(TEXT SHOWN)
Category 4: Business Applications and System Integration¶

Real-World String Processing Systems¶

Python
class DocumentSearchEngine:
    """Document search engine using advanced string algorithms."""

    def __init__(self):
        """Initialize document search engine."""
        self.documents = {}  # doc_id -> content
        self.document_metadata = {}  # doc_id -> metadata

        # String processing components
        self.kmp_matchers = {}  # pattern -> KMPPatternMatcher
        self.suffix_arrays = {}  # doc_id -> SuffixArray
        self.fuzzy_matcher = FuzzyStringMatcher(threshold=0.7)

        # Indexing
        self.inverted_index = defaultdict(set)  # word -> set of doc_ids
        self.word_positions = defaultdict(lambda: defaultdict(list))  # word -> doc_id -> [positions]

        # Statistics
        self.stats = {
            'documents_indexed': 0,
            'total_words_indexed': 0,
            'searches_performed': 0,
            'average_search_time': 0.0
        }

    def add_document(self, doc_id: str, content: str, metadata: Dict = None):
        """
        Add document to search engine.

        Args:
            doc_id: Unique document identifier
            content: Document content
            metadata: Optional document metadata
        """
        self.documents[doc_id] = content
        self.document_metadata[doc_id] = metadata or {}

        # Build suffix array for complex queries
        self.suffix_arrays[doc_id] = SuffixArray(content.lower())

        # Build inverted index
        words = self._tokenize(content)
        for position, word in enumerate(words):
            word = word.lower()
            self.inverted_index[word].add(doc_id)
            self.word_positions[word][doc_id].append(position)

        # Add to fuzzy matcher
        self.fuzzy_matcher.add_patterns([content])

        self.stats['documents_indexed'] += 1
        self.stats['total_words_indexed'] += len(words)
(End TEXT SHOWN)
(ENTRIES SUPPLIED)
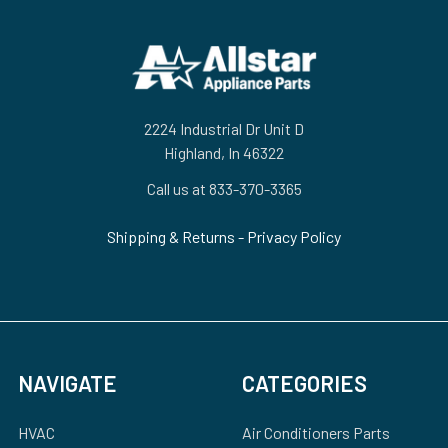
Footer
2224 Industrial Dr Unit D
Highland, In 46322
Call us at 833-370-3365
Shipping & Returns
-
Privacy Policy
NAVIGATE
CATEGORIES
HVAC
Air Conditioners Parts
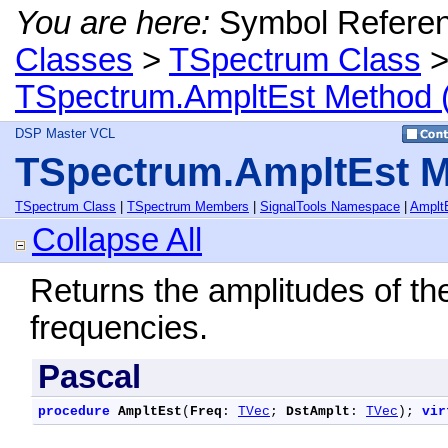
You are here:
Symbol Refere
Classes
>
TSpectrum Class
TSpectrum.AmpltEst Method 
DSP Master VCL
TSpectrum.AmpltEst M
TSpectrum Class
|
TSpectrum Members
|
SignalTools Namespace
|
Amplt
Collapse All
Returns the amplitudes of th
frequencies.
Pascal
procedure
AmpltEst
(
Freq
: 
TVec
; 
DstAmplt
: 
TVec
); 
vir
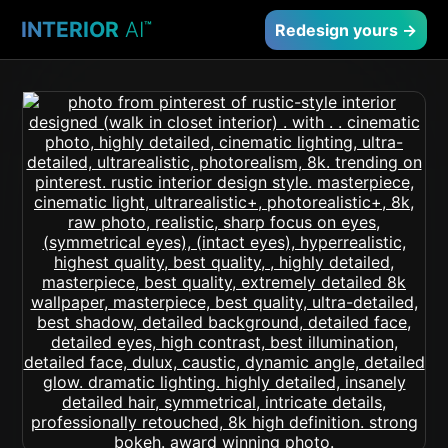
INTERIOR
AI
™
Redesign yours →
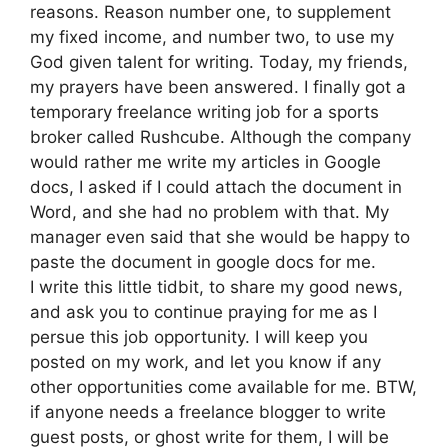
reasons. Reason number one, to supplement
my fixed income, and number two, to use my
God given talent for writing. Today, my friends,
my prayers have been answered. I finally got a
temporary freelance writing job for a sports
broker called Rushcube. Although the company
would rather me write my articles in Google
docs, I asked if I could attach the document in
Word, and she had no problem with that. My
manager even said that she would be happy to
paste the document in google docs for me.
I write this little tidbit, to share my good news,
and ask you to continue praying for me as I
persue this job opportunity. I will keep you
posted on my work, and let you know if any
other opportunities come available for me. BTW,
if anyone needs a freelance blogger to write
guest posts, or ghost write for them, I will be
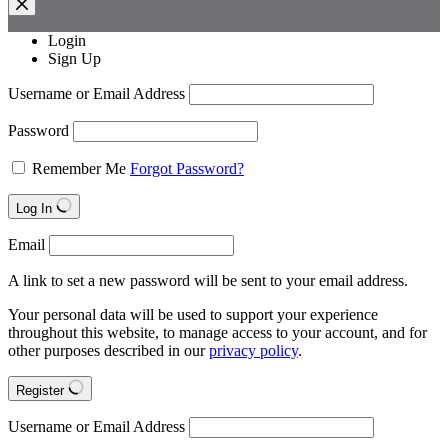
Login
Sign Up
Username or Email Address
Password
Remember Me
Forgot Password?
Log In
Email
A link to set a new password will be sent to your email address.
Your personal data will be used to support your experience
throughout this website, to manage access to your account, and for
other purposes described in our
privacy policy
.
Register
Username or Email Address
(End ENTRIES SUPPLIED)
(ENTRIES SUPPLIED)
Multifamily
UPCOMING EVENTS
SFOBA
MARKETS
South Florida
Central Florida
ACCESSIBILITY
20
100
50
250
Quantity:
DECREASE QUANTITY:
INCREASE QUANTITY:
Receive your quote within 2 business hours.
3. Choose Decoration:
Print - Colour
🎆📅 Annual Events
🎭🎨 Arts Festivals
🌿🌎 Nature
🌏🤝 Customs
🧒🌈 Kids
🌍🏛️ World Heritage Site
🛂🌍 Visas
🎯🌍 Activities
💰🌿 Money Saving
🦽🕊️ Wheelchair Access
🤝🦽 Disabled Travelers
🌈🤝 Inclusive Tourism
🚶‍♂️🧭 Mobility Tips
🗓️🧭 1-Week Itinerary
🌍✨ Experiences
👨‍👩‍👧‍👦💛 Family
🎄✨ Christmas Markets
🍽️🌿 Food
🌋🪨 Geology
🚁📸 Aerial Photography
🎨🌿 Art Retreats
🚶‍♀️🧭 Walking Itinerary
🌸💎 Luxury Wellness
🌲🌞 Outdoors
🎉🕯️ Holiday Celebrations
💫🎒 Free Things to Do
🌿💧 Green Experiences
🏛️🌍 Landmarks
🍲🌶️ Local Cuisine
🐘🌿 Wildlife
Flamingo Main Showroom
(End ENTRIES SUPPLIED)
### REQUIREMENT A:
What threshold is the fuzzy matcher given in the document search engine code?
### REQUIREMENT B:
Extend the document search engine code beyond its last line.

### ANSWER BOX A:
0.7

### ANSWER BOX B:
    def _tokenize(self, text: str) -> List[str]:
        """Tokenize text into words."""
        # Simple tokenization - in production, use more sophisticated methods
        import re
        return re.findall(r'\b\w+\b', text.lower())

    def exact_search(self, query: str) -> List[Dict[str, Any]]:
        """
        Perform exact phrase search.

        Args:
            query: Exact phrase to search for

        Returns:
            List of search results with document info and match positions
        """
        self.stats['searches_performed'] += 1
        start_time = time.time()

        results = []

        for doc_id, content in self.documents.items():
            # Use KMP for exact matching
            if query not in self.kmp_matchers:
                self.kmp_matchers[query] = KMPPatternMatcher(query.lower())

            matcher = self.kmp_matchers[query]
            matches = matcher.search(content.lower())

            if matches:
                # Get context for each match
                contexts = matcher.search_with_context(content.lower(), 100)

                results.append({
                    'document_id': doc_id,
                    'content': content,
                    'metadata': self.document_metadata[doc_id],
                    'matches': matches,
                    'match_count': len(matches),
                    'contexts': contexts,
                    'relevance_score': len(matches) / len(content)  # Simple relevance
                })

        # Sort by relevance
        results.sort(key=lambda x: -x['relevance_score'])

        search_time = time.time() - start_time
        self._update_search_time(search_time)

        return results

    def fuzzy_search(self, query: str, max_distance: int = 2) -> List[Dict[str, Any]]:
        """
        Perform fuzzy search allowing for typos and variations.

        Args:
            query: Search query
            max_distance: Maximum edit distance allowed

        Returns:
            List of search results with similarity scores
        """
        self.stats['searches_performed'] += 1
        start_time = time.time()

        results = []

        for doc_id, content in self.documents.items():
            # Use fuzzy matcher for approximate matching
            fuzzy_results = self.fuzzy_matcher.approximate_pattern_matching(
                content.lower(), query.lower(), max_distance
            )

            if fuzzy_results:
                # Calculate overall similarity score
                avg_distance = sum(result[1] for result in fuzzy_results) / len(fuzzy_results)
                similarity = 1.0 - (avg_distance / len(query))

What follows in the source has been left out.